**Tu tarea:**
¿Puedes actualizar las líneas que van desde la que contiene "State Rep. George" hasta la que contiene "had members of", ambas incluidas, cambiando "vacillating" por "wavering" y dejando todo lo demás igual?

**Datos:**
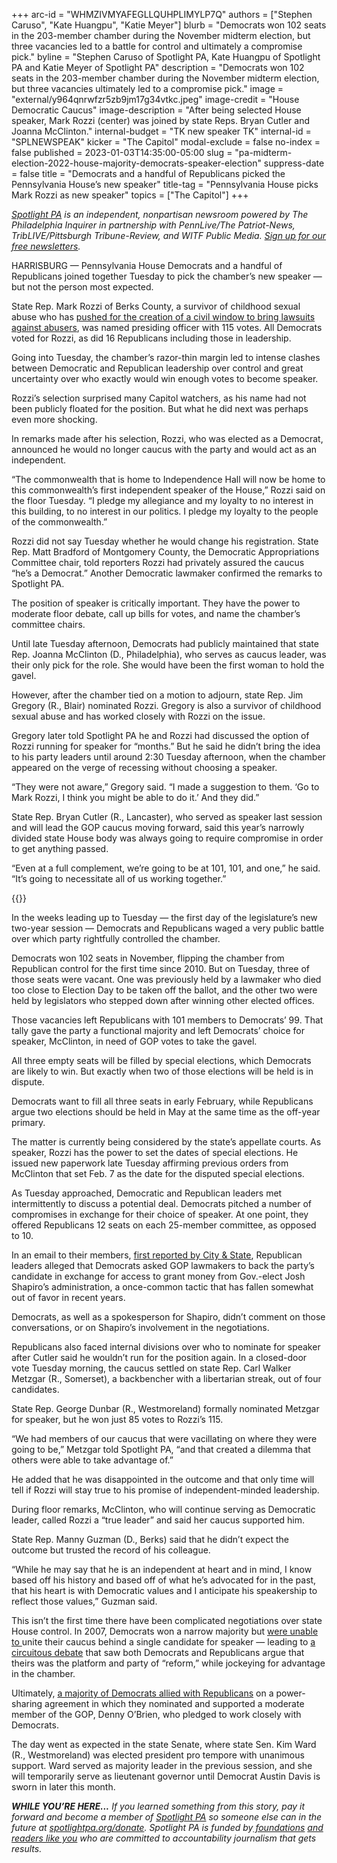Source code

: +++
arc-id = "WHMZIVMYAFEGLLQUHPLIMYLP7Q"
authors = ["Stephen Caruso", "Kate Huangpu", "Katie Meyer"]
blurb = "Democrats won 102 seats in the 203-member chamber during the November midterm election, but three vacancies led to a battle for control and ultimately a compromise pick."
byline = "Stephen Caruso of Spotlight PA, Kate Huangpu of Spotlight PA and Katie Meyer of Spotlight PA"
description = "Democrats won 102 seats in the 203-member chamber during the November midterm election, but three vacancies ultimately led to a compromise pick."
image = "external/y964qnrwfzr5zb9jm17g34vtkc.jpeg"
image-credit = "House Democratic Caucus"
image-description = "After being selected House speaker, Mark Rozzi (center) was joined by state Reps. Bryan Cutler and Joanna McClinton."
internal-budget = "TK new speaker TK"
internal-id = "SPLNEWSPEAK"
kicker = "The Capitol"
modal-exclude = false
no-index = false
published = 2023-01-03T14:35:00-05:00
slug = "pa-midterm-election-2022-house-majority-democrats-speaker-election"
suppress-date = false
title = "Democrats and a handful of Republicans picked the Pennsylvania House’s new speaker"
title-tag = "Pennsylvania House picks Mark Rozzi as new speaker"
topics = ["The Capitol"]
+++

<a href="https://www.spotlightpa.org/"><i>Spotlight PA</i></a><i> is an independent, nonpartisan newsroom powered by The Philadelphia Inquirer in partnership with PennLive/The Patriot-News, TribLIVE/Pittsburgh Tribune-Review, and WITF Public Media. </i><a href="https://www.spotlightpa.org/newsletters"><i>Sign up for our free newsletters</i></a><i>.</i>

HARRISBURG — Pennsylvania House Democrats and a handful of Republicans joined together Tuesday to pick the chamber’s new speaker — but not the person most expected.

State Rep. Mark Rozzi of Berks County, a survivor of childhood sexual abuse who has <a href="https://www.spotlightpa.org/news/2021/03/pennsylvania-clergy-abuse-emergency-amendment-legislature/">pushed for the creation of a civil window to bring lawsuits against abusers</a>, was named presiding officer with 115 votes. All Democrats voted for Rozzi, as did 16 Republicans including those in leadership.

Going into Tuesday, the chamber’s razor-thin margin led to intense clashes between Democratic and Republican leadership over control and great uncertainty over who exactly would win enough votes to become speaker.

Rozzi’s selection surprised many Capitol watchers, as his name had not been publicly floated for the position. But what he did next was perhaps even more shocking.

<script src="https://www.spotlightpa.org/embed.js" async></script><div data-spl-embed-version="1" data-spl-src="https://www.spotlightpa.org/embeds/newsletter/"></div>


In remarks made after his selection, Rozzi, who was elected as a Democrat, announced he would no longer caucus with the party and would act as an independent.

“The commonwealth that is home to Independence Hall will now be home to this commonwealth’s first independent speaker of the House,” Rozzi said on the floor Tuesday. “I pledge my allegiance and my loyalty to no interest in this building, to no interest in our politics. I pledge my loyalty to the people of the commonwealth.”

Rozzi did not say Tuesday whether he would change his registration. State Rep. Matt Bradford of Montgomery County, the Democratic Appropriations Committee chair, told reporters Rozzi had privately assured the caucus “he’s a Democrat.” Another Democratic lawmaker confirmed the remarks to Spotlight PA.

The position of speaker is critically important. They have the power to moderate floor debate, call up bills for votes, and name the chamber’s committee chairs.

Until late Tuesday afternoon, Democrats had publicly maintained that state Rep. Joanna McClinton (D., Philadelphia), who serves as caucus leader, was their only pick for the role. She would have been the first woman to hold the gavel.

However, after the chamber tied on a motion to adjourn, state Rep. Jim Gregory (R., Blair) nominated Rozzi. Gregory is also a survivor of childhood sexual abuse and has worked closely with Rozzi on the issue.

Gregory later told Spotlight PA he and Rozzi had discussed the option of Rozzi running for speaker for “months.” But he said he didn’t bring the idea to his party leaders until around 2:30 Tuesday afternoon, when the chamber appeared on the verge of recessing without choosing a speaker.

“They were not aware,” Gregory said. “I made a suggestion to them. ‘Go to Mark Rozzi, I think you might be able to do it.’ And they did.”

State Rep. Bryan Cutler (R., Lancaster), who served as speaker last session and will lead the GOP caucus moving forward, said this year’s narrowly divided state House body was always going to require compromise in order to get anything passed.

“Even at a full complement, we’re going to be at 101, 101, and one,” he said. “It’s going to necessitate all of us working together.”

{{<picture src="external/563qvef0cyaztap51p8n327v4g.jpeg" description="House Speaker Mark Rozzi (center) is shown here in 2019 with Gov. Tom Wolf (left) and Gov.-elect Josh Shapiro (right)" caption="House Speaker Mark Rozzi (center) is shown here in 2019 with Gov. Tom Wolf (left) and Gov.-elect Josh Shapiro (right)" credit="Commonwealth Media Services ">}} 

In the weeks leading up to Tuesday — the first day of the legislature’s new two-year session — Democrats and Republicans waged a very public battle over which party rightfully controlled the chamber.

Democrats won 102 seats in November, flipping the chamber from Republican control for the first time since 2010. But on Tuesday, three of those seats were vacant. One was previously held by a lawmaker who died too close to Election Day to be taken off the ballot, and the other two were held by legislators who stepped down after winning other elected offices.

Those vacancies left Republicans with 101 members to Democrats’ 99. That tally gave the party a functional majority and left Democrats’ choice for speaker, McClinton, in need of GOP votes to take the gavel.

All three empty seats will be filled by special elections, which Democrats are likely to win. But exactly when two of those elections will be held is in dispute.

Democrats want to fill all three seats in early February, while Republicans argue two elections should be held in May at the same time as the off-year primary.

The matter is currently being considered by the state’s appellate courts. As speaker, Rozzi has the power to set the dates of special elections. He issued new paperwork late Tuesday affirming previous orders from McClinton that set Feb. 7 as the date for the disputed special elections.

As Tuesday approached, Democratic and Republican leaders met intermittently to discuss a potential deal. Democrats pitched a number of compromises in exchange for their choice of speaker. At one point, they offered Republicans 12 seats on each 25-member committee, as opposed to 10.

In an email to their members, <a href="https://www.cityandstatepa.com/politics/2022/12/email-gop-warns-members-against-accepting-deals-dems-ahead-house-speaker-vote/381382/">first reported by City &amp; State</a>, Republican leaders alleged that Democrats asked GOP lawmakers to back the party’s candidate in exchange for access to grant money from Gov.-elect Josh Shapiro’s administration, a once-common tactic that has fallen somewhat out of favor in recent years.

Democrats, as well as a spokesperson for Shapiro, didn’t comment on those conversations, or on Shapiro’s involvement in the negotiations.

Republicans also faced internal divisions over who to nominate for speaker after Cutler said he wouldn’t run for the position again. In a closed-door vote Tuesday morning, the caucus settled on state Rep. Carl Walker Metzgar (R., Somerset), a backbencher with a libertarian streak, out of four candidates.

State Rep. George Dunbar (R., Westmoreland) formally nominated Metzgar for speaker, but he won just 85 votes to Rozzi’s 115.

“We had members of our caucus that were vacillating on where they were going to be,” Metzgar told Spotlight PA, “and that created a dilemma that others were able to take advantage of.”

He added that he was disappointed in the outcome and that only time will tell if Rozzi will stay true to his promise of independent-minded leadership.

During floor remarks, McClinton, who will continue serving as Democratic leader, called Rozzi a “true leader” and said her caucus supported him. 

State Rep. Manny Guzman (D., Berks) said that he didn’t expect the outcome but trusted the record of his colleague.

“While he may say that he is an independent at heart and in mind, I know based off his history and based off of what he’s advocated for in the past, that his heart is with Democratic values and I anticipate his speakership to reflect those values,” Guzman said.

<script src="https://www.spotlightpa.org/embed.js" async></script><div data-spl-embed-version="1" data-spl-src="https://www.spotlightpa.org/embeds/donate/"></div>


This isn’t the first time there have been complicated negotiations over state House control. In 2007, Democrats won a narrow majority but <a href="https://www.poconorecord.com/story/news/2007/01/03/gop-retains-speaker-seat-but/52993508007/">were unable to </a>unite their caucus behind a single candidate for speaker — leading to <a href="https://web.archive.org/20120307151041/https://www.legis.state.pa.us/WU01/LI/HJ/2007/0/20070102.PDF">a circuitous debate</a> that saw both Democrats and Republicans argue that theirs was the platform and party of “reform,” while jockeying for advantage in the chamber.

Ultimately, <a href="https://web.archive.org/20170228040940/https://lancasteronline.com/news/o-brien-wins-speaker-s-post-in-house-shakeup/article_bf7a2aa5-314b-5ee2-ac81-781d099e6bc7.html">a majority of Democrats allied with Republicans</a> on a power-sharing agreement in which they nominated and supported a moderate member of the GOP, Denny O’Brien, who pledged to work closely with Democrats.

The day went as expected in the state Senate, where state Sen. Kim Ward (R., Westmoreland) was elected president pro tempore with unanimous support. Ward served as majority leader in the previous session, and she will temporarily serve as lieutenant governor until Democrat Austin Davis is sworn in later this month.

<i><b>WHILE YOU’RE HERE...</b></i><i> If you learned something from this story, pay it forward and become a member of </i><a href="https://www.spotlightpa.org/"><i>Spotlight PA</i></a><i> so someone else can in the future at </i><a href="https://www.spotlightpa.org/donate"><i>spotlightpa.org/donate</i></a><i>. Spotlight PA is funded by</i><a href="https://www.spotlightpa.org/support"><i> foundations</i></a><i> </i><a href="https://www.spotlightpa.org/support"><i>and readers like you</i></a><i> who are committed to accountability journalism that gets results.</i>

**Respuesta:**
State Rep. George Dunbar (R., Westmoreland) formally nominated Metzgar for speaker, but he won just 85 votes to Rozzi’s 115.

“We had members of our caucus that were wavering on where they were going to be,” Metzgar told Spotlight PA, “and that created a dilemma that others were able to take advantage of.”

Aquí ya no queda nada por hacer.